Eine Selbstständigkeit entsteht

Erst 2015 machte ich mich nebenberuflich mit meinem Mamablog selbstständig. Niemals hätte ich zu Beginn vermutet, dass man mit Bloggen Geld verdienen kann. Hier kommen vor allem passive Werbeeinnahmen über Google und Amazon und Kooperationen an.

10 Jahre bloggen auf Mamablog Mamaskind.de
10 Jahre bloggen auf Mamablog Mamaskind.de

Ein Nebengewerbe als Blogger anzumelden war mir wichtig, weil ich nicht alles auf eine Karte setzen wollte. Authentisch sein, ca. 90 % der Anfragen nicht annehmen, keine Türklinken putzen, nicht auf jedes Event gehen und Social Media professionell ausbauen, nee.

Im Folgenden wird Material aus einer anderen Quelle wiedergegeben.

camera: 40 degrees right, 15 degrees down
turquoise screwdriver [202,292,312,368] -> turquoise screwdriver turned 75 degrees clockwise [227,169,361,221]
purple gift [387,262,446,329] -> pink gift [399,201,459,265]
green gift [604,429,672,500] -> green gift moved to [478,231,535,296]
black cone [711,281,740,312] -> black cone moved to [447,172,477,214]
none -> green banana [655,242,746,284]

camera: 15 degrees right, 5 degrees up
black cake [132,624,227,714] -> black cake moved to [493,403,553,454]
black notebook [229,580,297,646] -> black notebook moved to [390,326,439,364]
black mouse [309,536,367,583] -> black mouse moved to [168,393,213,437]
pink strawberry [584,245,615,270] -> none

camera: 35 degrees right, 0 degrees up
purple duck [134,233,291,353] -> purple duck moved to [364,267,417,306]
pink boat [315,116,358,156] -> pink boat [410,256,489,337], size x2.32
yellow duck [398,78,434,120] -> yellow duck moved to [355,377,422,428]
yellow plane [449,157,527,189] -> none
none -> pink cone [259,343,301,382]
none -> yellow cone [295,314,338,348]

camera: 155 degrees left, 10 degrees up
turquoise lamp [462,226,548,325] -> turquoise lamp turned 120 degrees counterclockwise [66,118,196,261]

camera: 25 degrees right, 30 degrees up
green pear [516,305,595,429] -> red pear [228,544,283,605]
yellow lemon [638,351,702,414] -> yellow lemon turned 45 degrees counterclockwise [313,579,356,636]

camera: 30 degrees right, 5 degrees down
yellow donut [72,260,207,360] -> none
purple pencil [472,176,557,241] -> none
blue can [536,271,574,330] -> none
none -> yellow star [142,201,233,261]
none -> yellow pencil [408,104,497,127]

Das alles war mir wichtig. Und das konnte ich nur dann erreichen, wenn mein Blog meine Spielwiese bleibt. Wenn ich jedes Produkt, jedes Wort, zur Blogpost-Erstellung 100 %ig vertreten kann.

Erwähnen muss man natürlich auch, dass man sich verändert. Manche Sachen würde ich heute nicht mehr so machen wie früher – in allen Lebensbereichen.

Damit möchte ich nicht sagen, dass man mit einem Vollzeit-Blog nicht authentisch sein kann. Ich könnte es aktuell nicht. Andere schaffen das womöglich wunderbar. :)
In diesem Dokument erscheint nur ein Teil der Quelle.